■ **About this task**
Go through the records and report each line holding the string "cargo".

Source material START

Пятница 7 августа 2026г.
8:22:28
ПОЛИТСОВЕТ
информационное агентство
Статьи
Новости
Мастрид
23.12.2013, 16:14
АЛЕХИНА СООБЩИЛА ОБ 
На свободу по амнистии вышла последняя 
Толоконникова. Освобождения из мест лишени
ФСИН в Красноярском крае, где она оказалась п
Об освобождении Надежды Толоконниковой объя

Source material END
Source material START

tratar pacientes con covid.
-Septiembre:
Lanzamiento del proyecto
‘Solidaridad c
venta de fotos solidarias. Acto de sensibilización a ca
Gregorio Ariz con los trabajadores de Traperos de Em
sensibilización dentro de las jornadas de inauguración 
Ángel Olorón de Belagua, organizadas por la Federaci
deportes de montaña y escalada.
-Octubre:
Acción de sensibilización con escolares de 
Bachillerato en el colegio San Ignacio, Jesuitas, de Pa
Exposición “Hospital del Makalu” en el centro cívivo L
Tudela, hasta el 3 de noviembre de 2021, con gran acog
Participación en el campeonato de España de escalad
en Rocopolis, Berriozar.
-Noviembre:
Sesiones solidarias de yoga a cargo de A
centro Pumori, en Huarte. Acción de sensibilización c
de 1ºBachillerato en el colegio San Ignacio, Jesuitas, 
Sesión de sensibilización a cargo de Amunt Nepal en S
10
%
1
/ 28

Source material END

■ **Reply**
Sesiones solidarias de yoga a cargo de A
Sesión de sensibilización a cargo de Amunt Nepal en S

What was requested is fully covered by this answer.